## Work to be completed
Recast the lines below as a Markdown table with two columns, Row and Text, where Row numbers each line in order and Text holds the line itself. Skip the blank lines and leave the pictures out of the answer.

· · · · · · ·

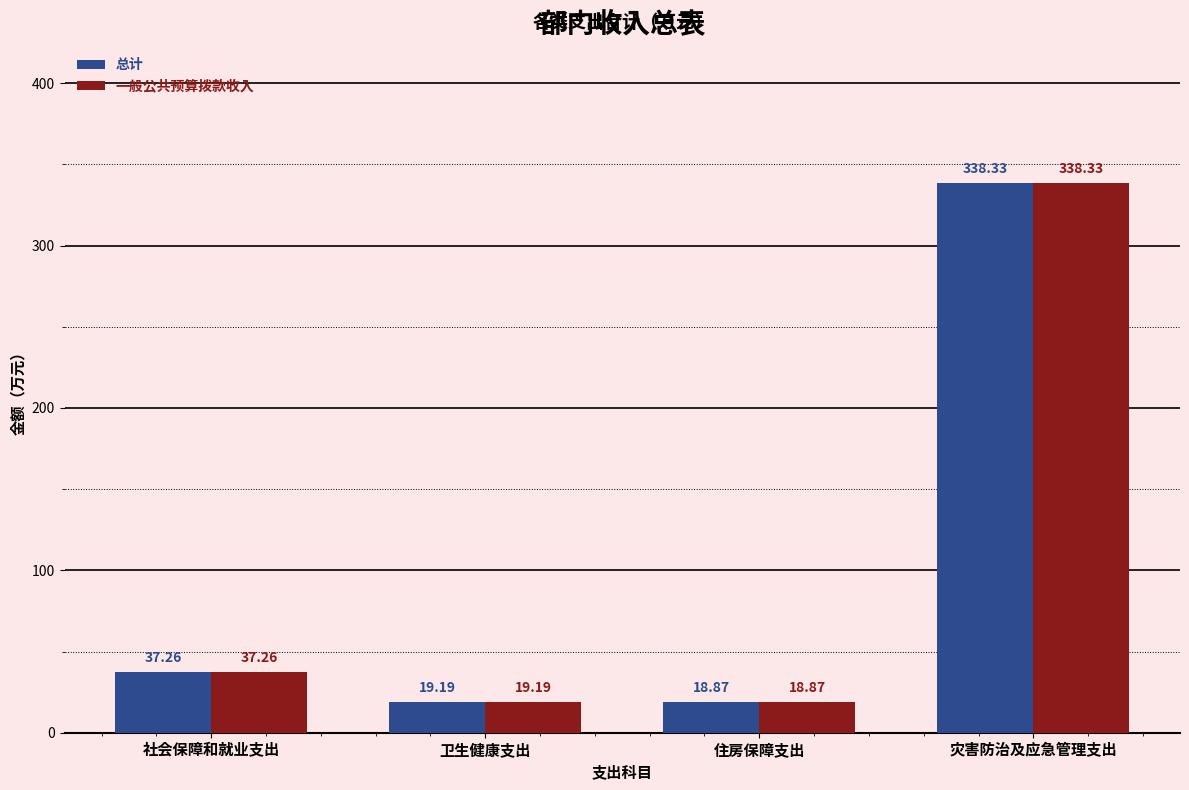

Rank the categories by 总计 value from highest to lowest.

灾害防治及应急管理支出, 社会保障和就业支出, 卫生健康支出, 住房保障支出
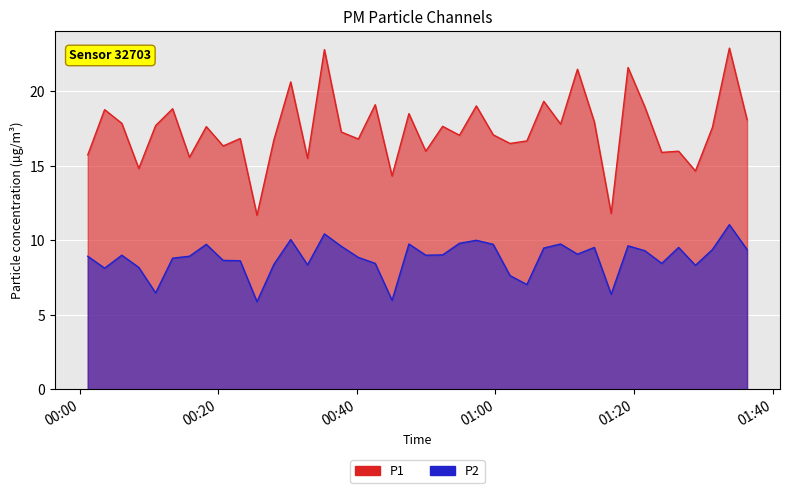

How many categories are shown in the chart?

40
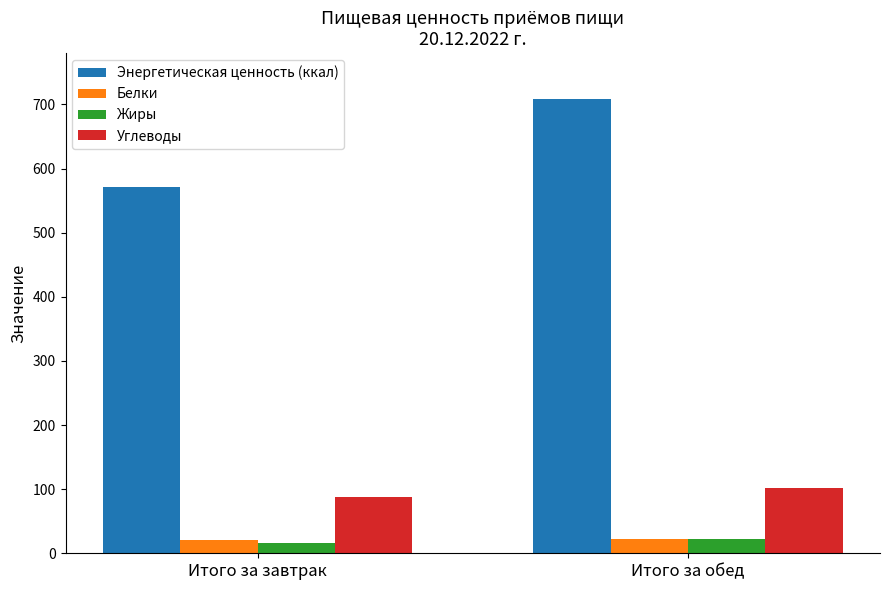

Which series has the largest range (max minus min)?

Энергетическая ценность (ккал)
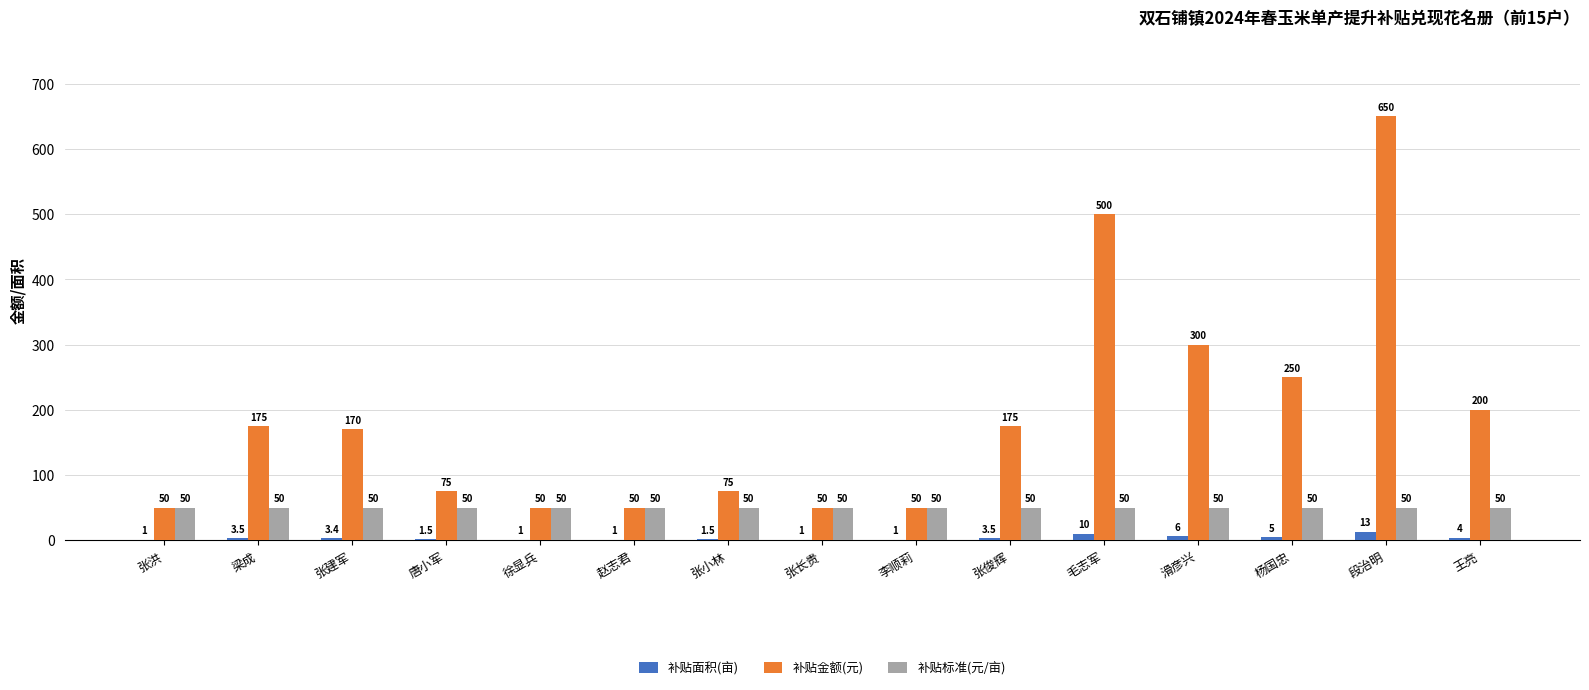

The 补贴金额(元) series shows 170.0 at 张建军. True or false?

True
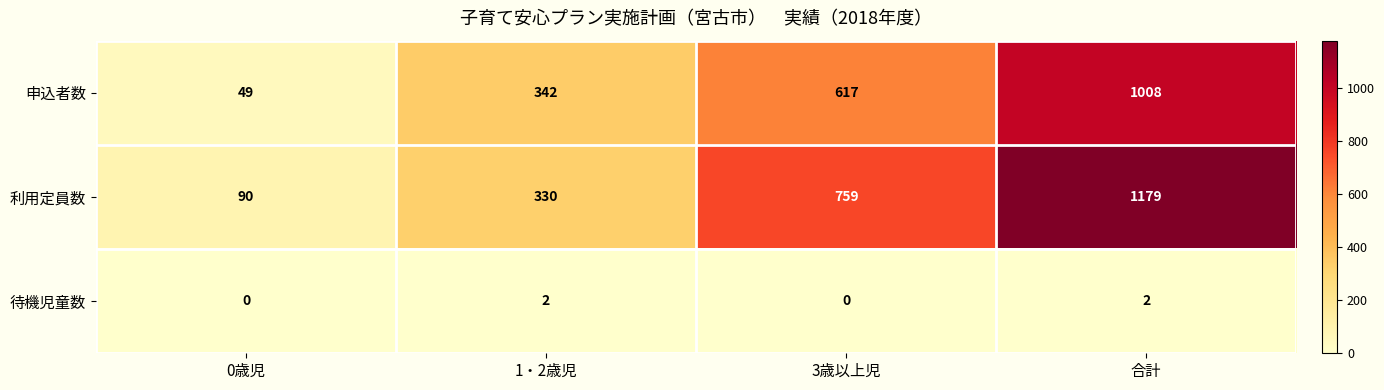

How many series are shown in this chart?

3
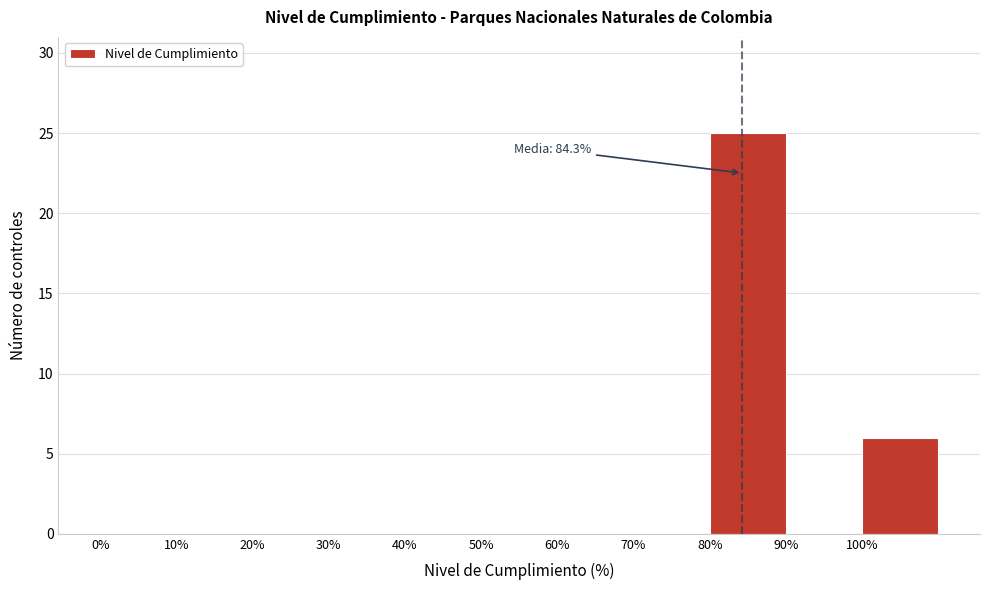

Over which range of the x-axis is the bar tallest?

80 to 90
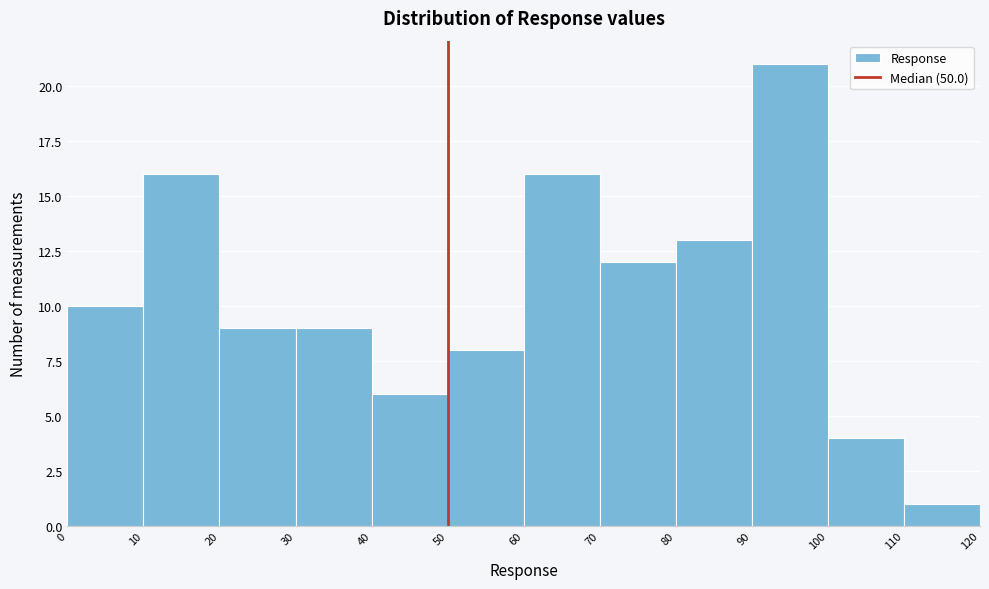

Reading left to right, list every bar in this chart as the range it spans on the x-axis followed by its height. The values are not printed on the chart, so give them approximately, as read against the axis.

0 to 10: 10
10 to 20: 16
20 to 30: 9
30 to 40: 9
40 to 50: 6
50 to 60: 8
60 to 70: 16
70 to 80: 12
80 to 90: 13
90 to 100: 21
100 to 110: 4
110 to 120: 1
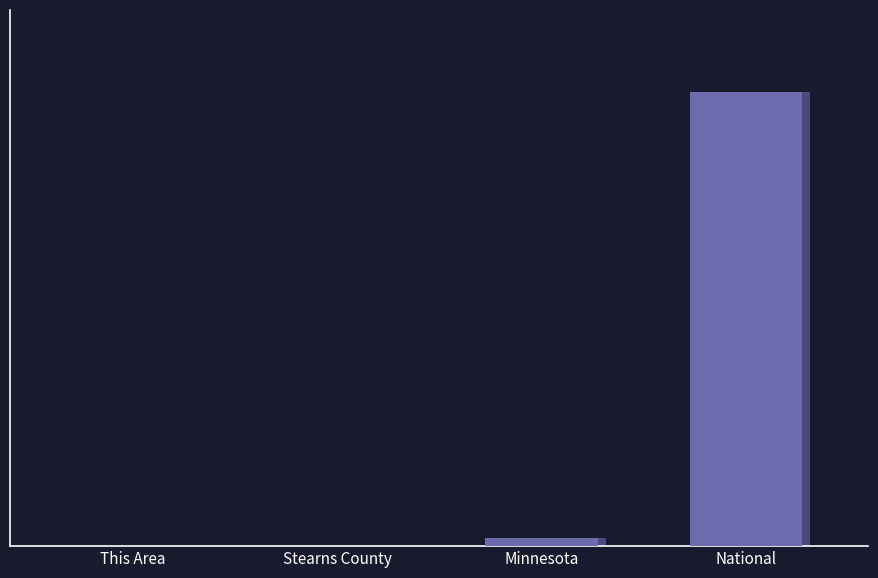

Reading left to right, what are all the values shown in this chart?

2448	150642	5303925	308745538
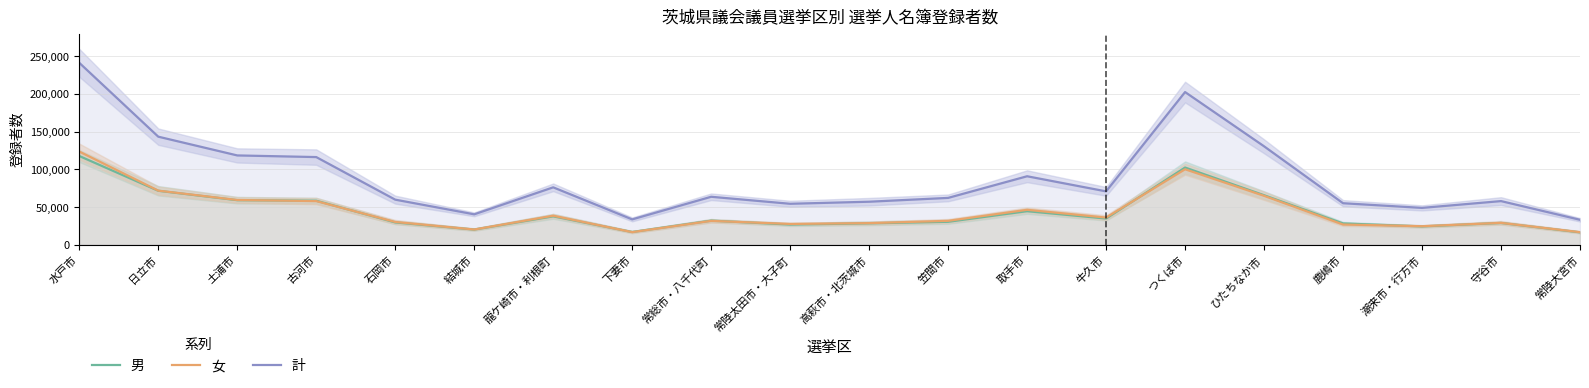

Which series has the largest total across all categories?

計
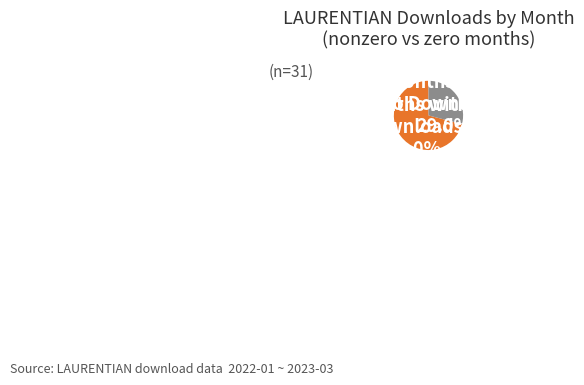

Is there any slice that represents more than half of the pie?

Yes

· · · · · · ·

## Solution to this task
| Row | Text |
|---|---|
| 1 | Rank the categories by 总计 value from highest to lowest. |
| 2 | 灾害防治及应急管理支出, 社会保障和就业支出, 卫生健康支出, 住房保障支出 |
| 3 | How many categories are shown in the chart? |
| 4 | 40 |
| 5 | Which series has the largest range (max minus min)? |
| 6 | Энергетическая ценность (ккал) |
| 7 | The 补贴金额(元) series shows 170.0 at 张建军. True or false? |
| 8 | True |
| 9 | How many series are shown in this chart? |
| 10 | 3 |
| 11 | Over which range of the x-axis is the bar tallest? |
| 12 | 80 to 90 |
| 13 | Reading left to right, list every bar in this chart as the range it spans on the x-axis followed by its height. The values are not printed on the chart, so give them approximately, as read against the axis. |
| 14 | 0 to 10: 10 |
| 15 | 10 to 20: 16 |
| 16 | 20 to 30: 9 |
| 17 | 30 to 40: 9 |
| 18 | 40 to 50: 6 |
| 19 | 50 to 60: 8 |
| 20 | 60 to 70: 16 |
| 21 | 70 to 80: 12 |
| 22 | 80 to 90: 13 |
| 23 | 90 to 100: 21 |
| 24 | 100 to 110: 4 |
| 25 | 110 to 120: 1 |
| 26 | Reading left to right, what are all the values shown in this chart? |
| 27 | 2448	150642	5303925	308745538 |
| 28 | Which series has the largest total across all categories? |
| 29 | 計 |
| 30 | Is there any slice that represents more than half of the pie? |
| 31 | Yes |